The Commission’s long-term strategy, A Clean planet for all, identifies offshore renewable technologies, amongst others, as a key energy system for the Clean Energy Transition. It provides estimates for the offshore wind capacity in Europe of 240-440 GW by 2050, compared to about 22 GW today, while other offshore renewables follow a more modest scenario. This increase would represent a paradigm shift in the European energy system and require a modern infrastructure to seamlessly integrate the power of offshore resources in the energy system via the grid to onshore, or via the option of power-to-X taking into account grid constraints, investments and evolving /new energy market design.
This buildout needs to ensure cost efficiency and to foster the green economy, while protecting the environment and biodiversity, and assuring a just transition. There is a need for more efficient, cost-effective, affordable and secure technologies using wind, solar, wave and/or tidal resources, considering the potential of the different European sea basins (Baltic Sea, North Sea, Atlantic Ocean, Mediterranean Sea and the Black Sea) and the complementarity of resources to reach the best capacity factor and optimized use of all the power equipment. At the same time, developed solutions should ensure resource efficient use of raw materials, in particular critical raw materials.
Subtopic2: Demonstration of innovative technologies to enable future large scale deployment of offshore renewable energy
Projects must demonstrate at sea critical offshore renewable energy innovations considering the efficiency, reliability, scalability, sustainability and circularity that is needed in all areas of the offshore renewable energy system, notably:
- Offshore renewable energy power generating systems: innovative integrated offshore (floating) wind, wave, tidal and/or solar systems, on a floating or fixed-bottom substructure, considering the varied subsea and metocean conditions.
- Grid infrastructure: real life demonstration of innovative Direct Current (DC), AC/DC hybrid technologies and systems as a supporting step towards large offshore DC, AC/DC hybrid grids (e.g. multi-vendor Multi-Terminal HVDC (MT HVDC) systems, grid forming converter, HVDC diode rectifiers, Modular Multilevel Converters (MMC), DC Circuit Breaker (DCCB); DC/DC converter and DC/power hub) and their control and management systems; for floating renewable energy technologies: innovative dynamic inter-device/inter-array cables and connections to converter stations at sea or offshore hubs.
In order to ensure a balanced portfolio, at least the highest ranking proposal addressing Offshore renewable energy power generating systems and the highest ranking proposal addressing Grid infrastructure will be funded, provided it attains all thresholds. This condition to ensure a balanced portfolio will also considered to be met if one project addressing both aspects will be funded. Furthermore, projects may also include:
- Power to X /battery/ storage systems: innovative offshore storage, battery and/or power to X systems to maximise the use of offshore resources and increase the system resilience.
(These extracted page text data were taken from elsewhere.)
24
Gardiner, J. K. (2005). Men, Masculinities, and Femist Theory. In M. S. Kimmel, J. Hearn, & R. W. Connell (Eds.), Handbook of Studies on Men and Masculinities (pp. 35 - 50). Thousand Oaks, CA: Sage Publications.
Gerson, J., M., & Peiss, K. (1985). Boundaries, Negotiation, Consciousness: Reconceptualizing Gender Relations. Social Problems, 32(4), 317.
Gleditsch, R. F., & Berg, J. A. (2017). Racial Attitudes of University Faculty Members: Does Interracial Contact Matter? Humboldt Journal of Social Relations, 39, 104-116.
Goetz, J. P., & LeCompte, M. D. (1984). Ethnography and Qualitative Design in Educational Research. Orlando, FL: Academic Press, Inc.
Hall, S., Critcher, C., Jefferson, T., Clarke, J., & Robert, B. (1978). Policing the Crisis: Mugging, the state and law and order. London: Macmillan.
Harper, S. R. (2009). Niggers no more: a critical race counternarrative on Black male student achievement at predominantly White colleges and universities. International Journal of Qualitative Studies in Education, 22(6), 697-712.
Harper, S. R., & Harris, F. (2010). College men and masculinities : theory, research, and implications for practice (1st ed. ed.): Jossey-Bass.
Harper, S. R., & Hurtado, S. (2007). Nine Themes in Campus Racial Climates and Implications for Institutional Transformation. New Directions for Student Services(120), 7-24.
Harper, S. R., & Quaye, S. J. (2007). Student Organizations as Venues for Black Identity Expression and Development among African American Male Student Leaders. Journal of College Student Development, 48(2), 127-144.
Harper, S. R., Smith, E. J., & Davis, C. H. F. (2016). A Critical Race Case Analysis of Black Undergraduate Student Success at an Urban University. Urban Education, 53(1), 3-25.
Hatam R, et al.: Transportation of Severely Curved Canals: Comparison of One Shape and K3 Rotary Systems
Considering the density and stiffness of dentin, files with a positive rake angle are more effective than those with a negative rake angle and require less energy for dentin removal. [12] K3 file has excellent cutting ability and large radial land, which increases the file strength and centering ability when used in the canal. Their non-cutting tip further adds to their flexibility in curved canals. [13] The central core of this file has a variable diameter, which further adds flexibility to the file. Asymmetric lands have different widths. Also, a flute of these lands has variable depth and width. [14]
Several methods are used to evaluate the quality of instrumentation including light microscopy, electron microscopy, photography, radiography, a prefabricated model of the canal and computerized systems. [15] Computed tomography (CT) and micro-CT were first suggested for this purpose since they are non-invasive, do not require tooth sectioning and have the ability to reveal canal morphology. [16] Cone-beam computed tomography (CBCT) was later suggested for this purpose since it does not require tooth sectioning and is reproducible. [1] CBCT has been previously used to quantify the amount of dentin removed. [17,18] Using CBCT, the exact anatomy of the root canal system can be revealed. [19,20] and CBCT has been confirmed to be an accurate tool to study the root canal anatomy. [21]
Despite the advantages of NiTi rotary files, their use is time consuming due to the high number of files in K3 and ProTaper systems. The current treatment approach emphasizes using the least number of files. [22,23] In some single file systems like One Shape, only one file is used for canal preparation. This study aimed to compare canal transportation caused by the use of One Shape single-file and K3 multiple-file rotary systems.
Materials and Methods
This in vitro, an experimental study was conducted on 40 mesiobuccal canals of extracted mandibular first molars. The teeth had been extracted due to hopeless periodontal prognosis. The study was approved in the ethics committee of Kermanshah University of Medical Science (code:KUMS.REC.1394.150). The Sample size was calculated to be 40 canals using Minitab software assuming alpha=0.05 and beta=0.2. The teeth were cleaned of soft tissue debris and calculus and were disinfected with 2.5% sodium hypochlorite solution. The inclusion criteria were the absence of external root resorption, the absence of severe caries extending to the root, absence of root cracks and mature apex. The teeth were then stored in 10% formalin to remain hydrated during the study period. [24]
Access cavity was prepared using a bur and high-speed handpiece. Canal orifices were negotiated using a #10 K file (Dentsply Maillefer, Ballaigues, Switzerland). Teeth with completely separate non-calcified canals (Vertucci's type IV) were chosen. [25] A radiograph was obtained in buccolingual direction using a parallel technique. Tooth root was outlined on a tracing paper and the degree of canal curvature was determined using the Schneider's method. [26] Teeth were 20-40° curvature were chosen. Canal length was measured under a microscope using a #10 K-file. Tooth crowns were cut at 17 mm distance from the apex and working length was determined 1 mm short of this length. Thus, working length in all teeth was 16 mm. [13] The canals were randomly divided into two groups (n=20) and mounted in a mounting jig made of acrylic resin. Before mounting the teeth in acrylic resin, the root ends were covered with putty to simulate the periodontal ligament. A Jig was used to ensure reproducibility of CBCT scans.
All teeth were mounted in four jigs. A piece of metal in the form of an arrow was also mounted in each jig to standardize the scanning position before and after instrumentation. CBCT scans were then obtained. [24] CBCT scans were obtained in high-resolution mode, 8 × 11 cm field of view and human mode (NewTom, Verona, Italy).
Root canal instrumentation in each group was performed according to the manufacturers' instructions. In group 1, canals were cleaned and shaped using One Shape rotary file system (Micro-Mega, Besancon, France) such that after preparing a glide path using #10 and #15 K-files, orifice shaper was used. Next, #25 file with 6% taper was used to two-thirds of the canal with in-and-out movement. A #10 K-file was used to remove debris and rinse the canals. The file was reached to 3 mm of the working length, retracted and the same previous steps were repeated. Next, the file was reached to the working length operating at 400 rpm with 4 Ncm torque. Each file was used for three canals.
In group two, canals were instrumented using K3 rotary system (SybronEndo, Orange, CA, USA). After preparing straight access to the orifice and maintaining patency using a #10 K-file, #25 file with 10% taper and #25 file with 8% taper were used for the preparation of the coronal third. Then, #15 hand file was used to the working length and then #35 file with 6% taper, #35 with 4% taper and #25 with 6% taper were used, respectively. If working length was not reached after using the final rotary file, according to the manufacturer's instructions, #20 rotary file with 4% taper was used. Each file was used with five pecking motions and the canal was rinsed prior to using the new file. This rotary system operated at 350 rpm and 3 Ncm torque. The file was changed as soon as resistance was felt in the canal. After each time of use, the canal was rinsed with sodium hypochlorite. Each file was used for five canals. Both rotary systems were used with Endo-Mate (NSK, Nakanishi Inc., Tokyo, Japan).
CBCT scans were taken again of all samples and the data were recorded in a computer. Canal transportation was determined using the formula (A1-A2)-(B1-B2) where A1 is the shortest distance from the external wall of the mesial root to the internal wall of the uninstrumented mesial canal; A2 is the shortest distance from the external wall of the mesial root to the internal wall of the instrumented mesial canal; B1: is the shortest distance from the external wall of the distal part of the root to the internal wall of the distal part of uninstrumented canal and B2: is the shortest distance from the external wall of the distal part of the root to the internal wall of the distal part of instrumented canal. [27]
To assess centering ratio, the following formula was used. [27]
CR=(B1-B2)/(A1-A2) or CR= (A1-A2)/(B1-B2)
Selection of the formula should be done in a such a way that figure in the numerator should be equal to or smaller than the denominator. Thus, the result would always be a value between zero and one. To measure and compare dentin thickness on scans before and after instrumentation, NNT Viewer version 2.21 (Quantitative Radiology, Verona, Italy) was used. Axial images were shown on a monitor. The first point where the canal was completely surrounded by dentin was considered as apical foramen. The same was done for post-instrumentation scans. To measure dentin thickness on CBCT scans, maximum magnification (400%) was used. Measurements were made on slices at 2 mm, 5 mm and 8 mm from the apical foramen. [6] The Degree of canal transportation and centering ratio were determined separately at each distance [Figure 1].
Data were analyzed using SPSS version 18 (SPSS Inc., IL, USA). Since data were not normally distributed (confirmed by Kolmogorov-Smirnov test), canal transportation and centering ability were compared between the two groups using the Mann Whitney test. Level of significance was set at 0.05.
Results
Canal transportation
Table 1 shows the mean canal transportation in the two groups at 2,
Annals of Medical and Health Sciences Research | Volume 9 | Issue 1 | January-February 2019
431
The innovative demonstration actions might be part of a larger project or already making use of existing infrastructure. Multi-functional platforms can be considered.
Proposals should address also the following:
- Industrial design and manufacturing processes, circularity of (critical) raw materials, scalability,, installation methods, transport, operation & maintenance, supply chains and the related digital infrastructures.
- Regulatory, market and financial challenges.
- Marine spatial planning issues (making multi-use of the seas possible, but also considering optimising environmental impacts) as well as currently known barriers such as costs, public acceptance and vulnerability to changing climate conditions in offshore areas, and considering needs, values and expectations of society through close and continuous discussion with stakeholders.
- Projects are requested to demonstrate the technologies at sea while respecting existing environmental regulatory framework.
- Present an environmental monitoring plan to be implemented during the demonstration action.
The project consortium should demonstrate how it contributes to knowledge building and innovation. Development of new knowledge, models and solutions are paramount to maximize the benefits of the energy transition, to ensure that the right choices are made, and to optimize technologies and systems.
The project has to include a clear go/no go moment ahead of entering the deployment phase. Before this go/no-go moment, the project has to deliver the detailed engineering plans, a complete business and implementation plan and all needed permits for the deployment of the project. The project should clearly demonstrate a proposed pathway to obtaining necessary permits for the demonstration actions and allow for appropriate timelines to achieve these. The project should also demonstrate how it will get a financial close for the whole action. Independent experts will assess all deliverables and will advise for the go/no-go decision.
The project should clearly demonstrate all potential impacts on the future roll-out of large-scale deployment of offshore renewable energy, the market perspective considering existing or alternative (decentralised) systems and all other environmental (like GHG reductions), ecological, social and economic impacts along the value chain.
It should increase incentives for investment and economies of scale in offshore bringing down costs and create new business models and services.